In fact, in consecutive annual surveys taken by the Israel Democracy Institute, the majority of Israeli Jews support "encouraging" Arab citizens of Israel to emigrate (53 percent) and excluding Arabs from "democratic" decision-making processes (69.5 percent), while rejecting the claim that Arab citizens suffer from discrimination (51.5 percent).

Racism against Palestinians is not only in the minds of the majority of Israelis, but is legislatively codified in the books. As Daphna Thier described at SocialistWorker.org, there are more than 30 laws that discriminate against Palestinian citizens of Israel, "including the 'law of return' automatically granting Israeli citizenship to any Jew in the world (even those who have never set foot in Israel); laws restricting Palestinians representation in politics and policy making; the under-funding of education and social services for Israel's Arab citizens; and very restricted access to land and building permits."

In a country born through the ethnic cleansing of almost a million of the land's inhabitants, and which can only maintain its "demographic majority" by continually restricting, imprisoning and brutalizing the "other," is it any wonder that its citizens have had to adopt racist and colonial mindsets in order to justify this inhumane status quo?
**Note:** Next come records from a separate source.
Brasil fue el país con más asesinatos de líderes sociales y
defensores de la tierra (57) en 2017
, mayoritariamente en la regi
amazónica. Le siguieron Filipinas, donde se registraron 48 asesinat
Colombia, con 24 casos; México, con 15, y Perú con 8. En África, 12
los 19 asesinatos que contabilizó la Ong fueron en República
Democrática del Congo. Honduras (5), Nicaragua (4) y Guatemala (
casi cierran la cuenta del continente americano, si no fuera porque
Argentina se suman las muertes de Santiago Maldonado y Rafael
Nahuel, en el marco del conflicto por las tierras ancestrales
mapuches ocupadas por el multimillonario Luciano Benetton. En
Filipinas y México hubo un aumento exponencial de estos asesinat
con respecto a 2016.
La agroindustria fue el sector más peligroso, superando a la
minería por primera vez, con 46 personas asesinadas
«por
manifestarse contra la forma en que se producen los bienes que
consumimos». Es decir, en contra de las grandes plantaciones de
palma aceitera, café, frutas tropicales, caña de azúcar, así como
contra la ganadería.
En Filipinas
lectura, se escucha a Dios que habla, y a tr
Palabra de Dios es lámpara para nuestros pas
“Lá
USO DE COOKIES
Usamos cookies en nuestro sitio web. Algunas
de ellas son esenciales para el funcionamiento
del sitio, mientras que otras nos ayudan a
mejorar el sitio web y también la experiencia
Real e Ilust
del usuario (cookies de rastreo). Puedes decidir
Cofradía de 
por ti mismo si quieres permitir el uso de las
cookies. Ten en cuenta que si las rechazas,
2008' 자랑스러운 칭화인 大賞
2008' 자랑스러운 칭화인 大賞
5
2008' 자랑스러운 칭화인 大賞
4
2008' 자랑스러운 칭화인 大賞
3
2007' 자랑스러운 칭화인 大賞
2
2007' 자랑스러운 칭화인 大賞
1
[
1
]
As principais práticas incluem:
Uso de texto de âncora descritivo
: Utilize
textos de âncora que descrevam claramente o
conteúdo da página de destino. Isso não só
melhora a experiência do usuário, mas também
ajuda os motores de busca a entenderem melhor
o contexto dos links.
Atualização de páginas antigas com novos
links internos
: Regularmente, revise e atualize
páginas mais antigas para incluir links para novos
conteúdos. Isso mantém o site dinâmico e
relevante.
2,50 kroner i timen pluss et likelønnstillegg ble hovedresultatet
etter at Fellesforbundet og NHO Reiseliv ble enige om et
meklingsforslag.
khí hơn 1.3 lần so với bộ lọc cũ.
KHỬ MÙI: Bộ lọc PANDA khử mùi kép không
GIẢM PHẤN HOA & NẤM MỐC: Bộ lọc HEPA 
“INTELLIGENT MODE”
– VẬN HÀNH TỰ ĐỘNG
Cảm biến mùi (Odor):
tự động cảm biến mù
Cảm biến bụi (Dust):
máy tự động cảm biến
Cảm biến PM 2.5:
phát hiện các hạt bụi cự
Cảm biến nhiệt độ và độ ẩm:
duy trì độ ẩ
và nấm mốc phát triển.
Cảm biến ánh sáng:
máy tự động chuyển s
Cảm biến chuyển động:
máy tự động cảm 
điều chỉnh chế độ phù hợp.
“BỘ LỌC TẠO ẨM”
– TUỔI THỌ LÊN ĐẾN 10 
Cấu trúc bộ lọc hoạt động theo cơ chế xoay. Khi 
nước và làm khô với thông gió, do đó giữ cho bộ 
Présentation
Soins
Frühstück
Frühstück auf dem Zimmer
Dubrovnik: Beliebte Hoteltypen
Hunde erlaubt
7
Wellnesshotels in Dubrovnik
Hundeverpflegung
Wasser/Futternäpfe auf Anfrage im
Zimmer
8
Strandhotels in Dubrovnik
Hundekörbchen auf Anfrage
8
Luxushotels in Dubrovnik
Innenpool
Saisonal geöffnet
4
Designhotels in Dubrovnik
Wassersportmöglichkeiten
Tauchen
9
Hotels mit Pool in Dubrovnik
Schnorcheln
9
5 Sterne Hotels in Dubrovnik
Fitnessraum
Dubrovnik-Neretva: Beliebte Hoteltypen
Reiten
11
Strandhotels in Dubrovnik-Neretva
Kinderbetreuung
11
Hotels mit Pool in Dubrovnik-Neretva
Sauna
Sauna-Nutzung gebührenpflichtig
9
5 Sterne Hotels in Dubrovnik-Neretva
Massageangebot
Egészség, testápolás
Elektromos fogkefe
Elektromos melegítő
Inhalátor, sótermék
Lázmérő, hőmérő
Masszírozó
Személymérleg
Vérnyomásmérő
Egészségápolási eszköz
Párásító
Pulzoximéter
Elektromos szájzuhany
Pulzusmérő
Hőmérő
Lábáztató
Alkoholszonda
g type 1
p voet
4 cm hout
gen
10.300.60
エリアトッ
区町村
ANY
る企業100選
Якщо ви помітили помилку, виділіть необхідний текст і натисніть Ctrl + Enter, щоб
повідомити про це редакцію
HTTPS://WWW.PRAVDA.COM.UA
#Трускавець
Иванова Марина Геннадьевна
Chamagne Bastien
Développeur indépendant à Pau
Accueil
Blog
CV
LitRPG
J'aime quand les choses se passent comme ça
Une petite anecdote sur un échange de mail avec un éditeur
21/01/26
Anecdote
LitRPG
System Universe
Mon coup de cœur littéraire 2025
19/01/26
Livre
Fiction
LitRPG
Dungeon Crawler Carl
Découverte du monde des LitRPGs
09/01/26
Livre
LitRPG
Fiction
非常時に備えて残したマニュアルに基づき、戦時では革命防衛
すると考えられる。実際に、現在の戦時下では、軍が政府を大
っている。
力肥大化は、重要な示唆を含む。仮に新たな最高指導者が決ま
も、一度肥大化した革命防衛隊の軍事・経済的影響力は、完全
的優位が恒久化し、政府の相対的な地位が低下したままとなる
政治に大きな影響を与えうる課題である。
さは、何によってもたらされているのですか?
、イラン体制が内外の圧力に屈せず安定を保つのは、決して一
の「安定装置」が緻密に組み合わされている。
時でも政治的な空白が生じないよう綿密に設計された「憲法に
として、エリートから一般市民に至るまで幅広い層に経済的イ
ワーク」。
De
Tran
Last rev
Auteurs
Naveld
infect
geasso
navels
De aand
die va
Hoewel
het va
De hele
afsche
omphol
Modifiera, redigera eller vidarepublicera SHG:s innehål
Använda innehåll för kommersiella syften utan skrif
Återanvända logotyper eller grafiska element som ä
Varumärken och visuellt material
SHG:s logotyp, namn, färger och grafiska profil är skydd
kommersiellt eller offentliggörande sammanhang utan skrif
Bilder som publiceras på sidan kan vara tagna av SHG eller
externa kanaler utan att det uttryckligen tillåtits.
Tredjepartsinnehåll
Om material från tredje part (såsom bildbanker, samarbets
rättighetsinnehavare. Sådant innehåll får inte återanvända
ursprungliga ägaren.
In a country in which army service is mandatory for every man and woman in Israel and where crimes against Palestinians are rarely punished, is it any wonder that this racist mentality would find its expression in brutal violence?

Why would Israel's teenage citizens treat Arab life with any more regard than the Israeli military, which regularly uses Palestinians as human shields, carries out targeted and extra-judicial executions, murders humanitarian activists (like those on the Mavi Marmara in 2010), and imprisons more than 5,000 Palestinian men, women and children?

The viciousness at the heart of Israeli society has been shockingly exposed by this attempted lynching. Its perpetrators were not a small fringe, but a sick society, racist to the core.